Nearly every time a major storm hits St. Petersburg, flooding ensues, submerging streets and creating safety hazards, but new funding will help city officials to better manage the strained stormwater systems.
The city was recently notified that the Florida Department of Environmental Protection’s Office of Resilience and Coastal Protection intends to provide the significant funds, according to an announcement this week.
The majority of the funds, which the city expects to receive by next year, will be used to mitigate stormwater flooding at Lake Maggiore in the Salt Creek Basin.
“Lake Maggiore has one of the areas in St. Pete with the lowest elevation, which makes it susceptible to flooding, storm surge and a high possibility of property damage,” Claude Tankersley, public works administrator, told the St. Pete Catalyst. “In that area, we also have MLK (Dr. Martin Luther King Jr. Street), a main critical access route for South St. Pete. There’s a significant number of hospitals and a fire department on MLK – we have a lot of critical infrastructure we need to keep safe.”
Tankersley explained that it takes years to conceptualize a project, request funding and go through an approval and review process before work can commence. This is the first major project identified as part of the city’s 20-year stormwater master plan.
The team requested the $20 million-plus funds a year ago for the projects. When pursuing grants, the submitted documentation includes St. Pete’s success in winning and utilizing public funding to back its projects, highlighting a positive track record.
“We have an intentional focus on partnerships and seeking grant opportunities. These Resilient Florida Program funds will enable the city to make necessary infrastructure improvements that will mitigate flooding and increase utility service reliability,” St. Petersburg Mayor Ken Welch said in a prepared statement. “Investing in improvements that upgrade aging infrastructure is a top priority for my administration. These types of opportunities help to strengthen St. Pete’s framework and systems.”
Tankersley said the public works team meets weekly with internal staff and outside consultants to seek out available competitive grant funding from the state, federal and non-profit agencies.
The Lake Maggiore stormwater mitigation effort would require the largest chunk of the funding – $11.575 million. The remainder of the funding will go towards improving the Salt Creek Outfall Pump Station and replacing the maintenance buildings at the Southwest and Northeast water reclamation facilities. The needed upgrades will increase service reliability and safety during hurricanes and other major weather events.
“With rainfall patterns and climate change, we anticipate the need to make the buildings more resilient to stormwater flooding and higher winds, reducing the possibility of our wastewater plants failing during storms,” Tankersley said.

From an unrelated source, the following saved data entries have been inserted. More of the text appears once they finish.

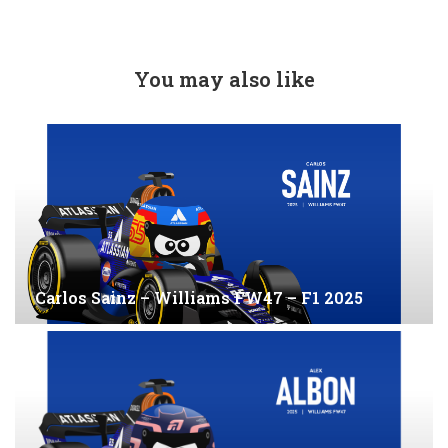
You may also like
Carlos Sainz – Williams FW47 – F1 2025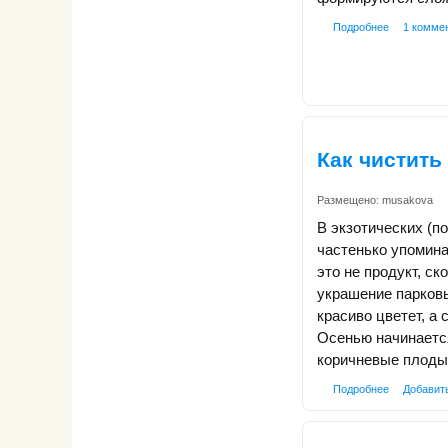
Подробнее
1 комме
Как чистить
Размещено:
musakova
В экзотических (п
частенько упомина
это не продукт, ск
украшение парковы
красиво цветет, а 
Осенью начинаетс
коричневые плоды
Подробнее
Добавит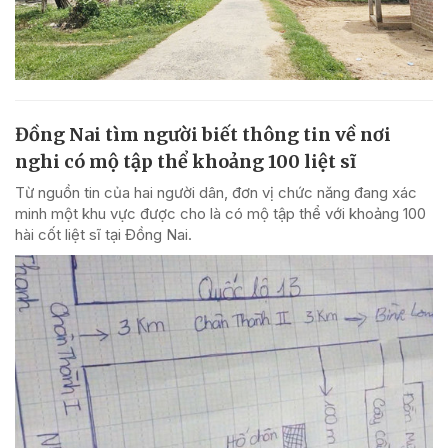
Đồng Nai tìm người biết thông tin về nơi
nghi có mộ tập thể khoảng 100 liệt sĩ
Từ nguồn tin của hai người dân, đơn vị chức năng đang xác
minh một khu vực được cho là có mộ tập thể với khoảng 100
hài cốt liệt sĩ tại Đồng Nai.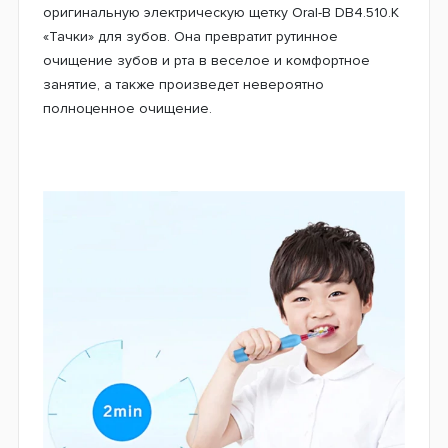
оригинальную электрическую щетку Oral-B DB4.510.К
«Тачки» для зубов. Она превратит рутинное
очищение зубов и рта в веселое и комфортное
занятие, а также произведет невероятно
полноценное очищение.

The public works department has an annual budget of $16 million designated for localized stormwater management projects. Since 2015, the city has invested more than $280 million to repair aging infrastructure and increase resiliency for the future.

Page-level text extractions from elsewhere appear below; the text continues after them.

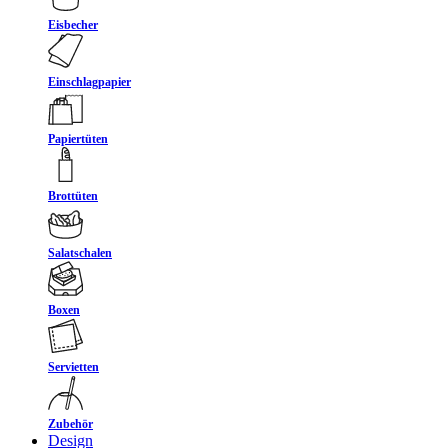
Eisbecher
Einschlagpapier
Papiertüten
Brottüten
Salatschalen
Boxen
Servietten
Zubehör
Design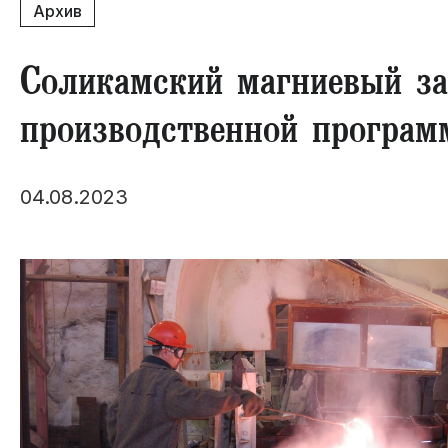
Архив
Соликамский магниевый за
производственной програм
04.08.2023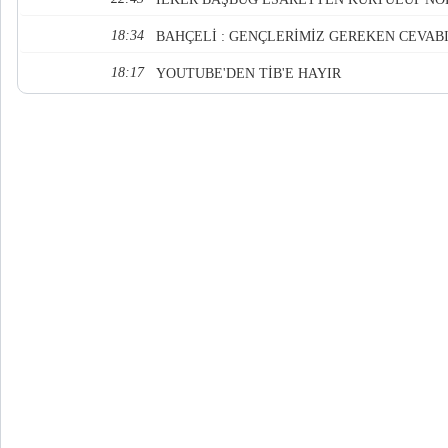
18:34
BAHÇELİ : GENÇLERİMİZ GEREKEN CEVABI
18:17
YOUTUBE'DEN TİB'E HAYIR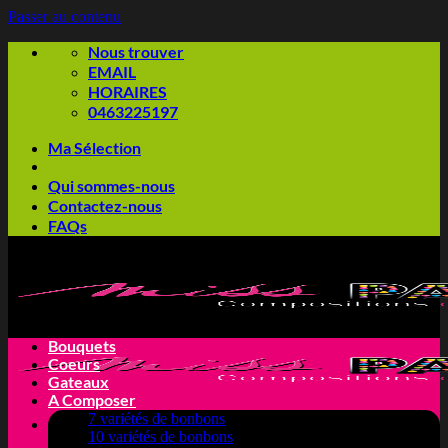
Passer au contenu
Nous trouver
EMAIL
HORAIRES
0463225197
Ma Sélection
Qui sommes-nous
Contactez-nous
FAQs
Bouquets
Coeurs
Gateaux
A Composer
7 variétés de bonbons
10 variétés de bonbons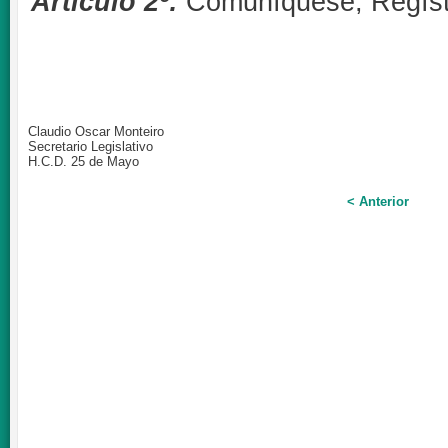
Artículo 2º:
Comuníquese, Regístr
Claudio Oscar Monteiro
Secretario Legislativo
H.C.D. 25 de Mayo
< Anterior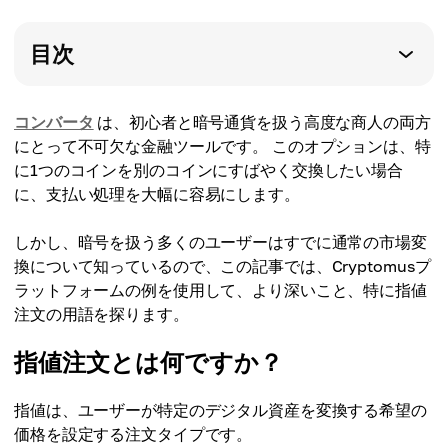
目次
コンバータ
は、初心者と暗号通貨を扱う高度な商人の両方
にとって不可欠な金融ツールです。 このオプションは、特
に1つのコインを別のコインにすばやく交換したい場合
に、支払い処理を大幅に容易にします。
しかし、暗号を扱う多くのユーザーはすでに通常の市場変
換について知っているので、この記事では、Cryptomusプ
ラットフォームの例を使用して、より深いこと、特に指値
注文の用語を探ります。
指値注文とは何ですか？
指値は、ユーザーが特定のデジタル資産を変換する希望の
価格を設定する注文タイプです。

“We are increasing the budget to $30 to $35 million. It can take five to 10 years to do a project, so we need to identify the needed funding and permitting – that’s why we have a 20-year plan,” Tankersley said.

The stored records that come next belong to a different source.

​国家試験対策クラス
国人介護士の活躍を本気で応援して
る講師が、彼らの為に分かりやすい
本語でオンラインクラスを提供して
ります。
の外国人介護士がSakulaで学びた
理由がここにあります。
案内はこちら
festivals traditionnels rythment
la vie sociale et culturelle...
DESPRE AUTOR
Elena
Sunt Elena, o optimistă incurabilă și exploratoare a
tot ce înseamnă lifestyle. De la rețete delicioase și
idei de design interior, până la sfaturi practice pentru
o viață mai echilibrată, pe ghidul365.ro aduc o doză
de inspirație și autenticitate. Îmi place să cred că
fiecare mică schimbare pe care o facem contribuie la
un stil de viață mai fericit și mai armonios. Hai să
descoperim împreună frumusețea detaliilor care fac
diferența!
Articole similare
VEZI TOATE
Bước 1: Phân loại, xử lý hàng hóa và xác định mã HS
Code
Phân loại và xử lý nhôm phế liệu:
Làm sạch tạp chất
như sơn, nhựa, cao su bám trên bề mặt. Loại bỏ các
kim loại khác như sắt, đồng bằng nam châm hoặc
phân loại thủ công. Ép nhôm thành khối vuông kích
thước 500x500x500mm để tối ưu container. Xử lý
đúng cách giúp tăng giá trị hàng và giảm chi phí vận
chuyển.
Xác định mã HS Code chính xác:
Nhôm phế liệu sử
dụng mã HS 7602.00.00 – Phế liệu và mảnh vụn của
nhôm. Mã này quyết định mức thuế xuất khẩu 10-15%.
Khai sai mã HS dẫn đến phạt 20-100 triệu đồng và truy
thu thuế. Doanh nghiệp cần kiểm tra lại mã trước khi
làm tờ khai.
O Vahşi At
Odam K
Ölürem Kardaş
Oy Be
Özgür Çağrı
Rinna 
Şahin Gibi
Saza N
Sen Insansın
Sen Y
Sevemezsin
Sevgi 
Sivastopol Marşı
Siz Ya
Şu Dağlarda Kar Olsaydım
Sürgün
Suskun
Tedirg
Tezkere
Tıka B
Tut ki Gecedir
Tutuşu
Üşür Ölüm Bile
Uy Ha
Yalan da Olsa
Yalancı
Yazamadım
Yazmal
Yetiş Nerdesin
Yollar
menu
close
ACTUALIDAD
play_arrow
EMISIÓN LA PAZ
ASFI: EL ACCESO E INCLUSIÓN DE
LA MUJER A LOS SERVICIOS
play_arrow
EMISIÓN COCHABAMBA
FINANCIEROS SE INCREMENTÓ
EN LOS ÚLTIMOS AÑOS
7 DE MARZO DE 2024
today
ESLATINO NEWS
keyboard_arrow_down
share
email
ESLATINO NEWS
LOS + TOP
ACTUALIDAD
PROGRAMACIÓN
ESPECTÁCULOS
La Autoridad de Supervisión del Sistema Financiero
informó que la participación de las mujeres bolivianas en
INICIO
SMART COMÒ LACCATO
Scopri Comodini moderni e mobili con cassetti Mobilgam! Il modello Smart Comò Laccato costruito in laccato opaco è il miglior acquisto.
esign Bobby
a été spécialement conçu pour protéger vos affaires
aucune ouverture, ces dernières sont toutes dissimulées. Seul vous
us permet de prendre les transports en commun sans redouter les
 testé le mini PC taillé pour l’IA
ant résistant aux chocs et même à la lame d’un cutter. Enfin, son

The department receives funding through utility rates. St. Petersburg’s recommended fiscal year 2024 budget includes several proposed rate increases, most notably, a 15% stormwater fee hike.
“We adjust the stormwater and utility rates annually and know this is challenging for residents. We started to focus on increasing the rates in 2016, anticipating we would have this master stormwater plan and slowly raise the rates to move forward on projects,” Tankersley said. “With this large grant, it will help us become less aggressive on raising the rates [slowing the rate increases].”
Earlier this year, the city received over $3.5 million in state and federal funding to dredge Bartlett Lake, which will mitigate flooding risks to surrounding neighborhoods. The project, which hasn’t started yet, promises to bolster resiliency to sea level rise and climate change for Bartlett Park residents.